Shaddup, already! The Love Boat sails tomorrow. The Romantic Setting is on its way. Just gotta hang on till then—
“Hey, George,” says Randall. “How ya doin’, George?”
The Washington Arch features not one, but two statues of George Washington. On the east pillar is Washington at war; on the west, Washington at peace. I’m facing the eastern statue, and for a second it looks like the Father of Our Country is heaving a big, exasperated sigh, aimed right at me.
You think winning independence from the British was hard? I want to say to him. Try overthrowing the tyranny of X!
King George III was a pussycat compared to this!
By rights New York City should have at least another week or two of spring, but by the next day, Saturday, the climate has prematurely shifted, in a worrisome, global-warming kind of way into hot and humid no-coat season. At least, on dry land it has.
“Bring a sweater,” my mom says. “It’s always chilly on the water.” I take this as the best possible sign. It may be no-coat weather in the city, but it’s always jacket season at sea. No wonder the rich buy boats.
And the et sweatera idea is perfect, because the dress I finally decided on is a groovy retro halter-top number, a satiny green so dark it’s almost black, with a wide pleated sash and full skirt—only eighteen bucks at the vintage clothing store down the street from the Unbound Page. A pair of black kitten heels—that’s what they’re called, really!—a pretty black lambswool sweater and a beaded clutch purse from my mom’s bottomless closet, and I am a vision.

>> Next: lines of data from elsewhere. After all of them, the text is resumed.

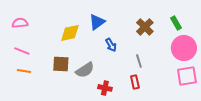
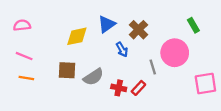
brown cross: (145, 27) -> (138, 30), moved
pink circle: (184, 48) -> (175, 53), moved
red rectangle: (135, 82) -> (138, 88), moved, turned 56
red cross: (105, 88) -> (119, 88), moved

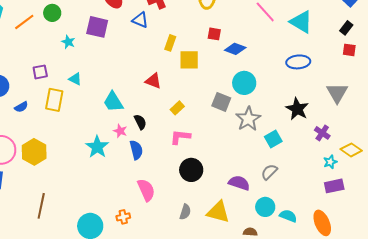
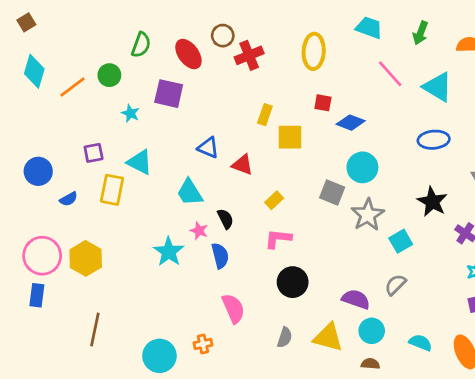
blue triangle: (140, 20) -> (208, 148), moved
cyan triangle: (75, 79) -> (140, 162), size x1.5
cyan circle: (265, 207) -> (372, 331), moved

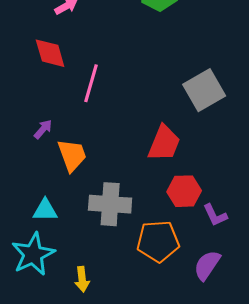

Mom walks me downstairs and makes the surprising and extravagant gesture of springing for a taxi. “You look much too pretty to take the bus,” she says, sticking her arm in the air. A yellow chariot pulls up almost instantaneously.
“Bon voyage!” says Mom, tucking the cab fare into my purse and taking one last look at me in my glamour getup. She carefully pinned me in so the halter bra won’t shift around and show straps. She also helped with my hair, which is piled up on my head and sprayed into perfect immobility.
“Felicia, honey,” Mom says, “you are developing a very nice figure.”
Furball alert canceled, at least for tonight. “Thank you,” I say, and then whisper in her ear, “I must get it from you, hotsy mama!” She laughs, and I think the old girl even blushes a little. I smooch her on the cheek and climb into the cab.
“North Cove Yacht Harbor, please,” I say, oh-so-elegant. “By Battery Park. I have a boat to catch.”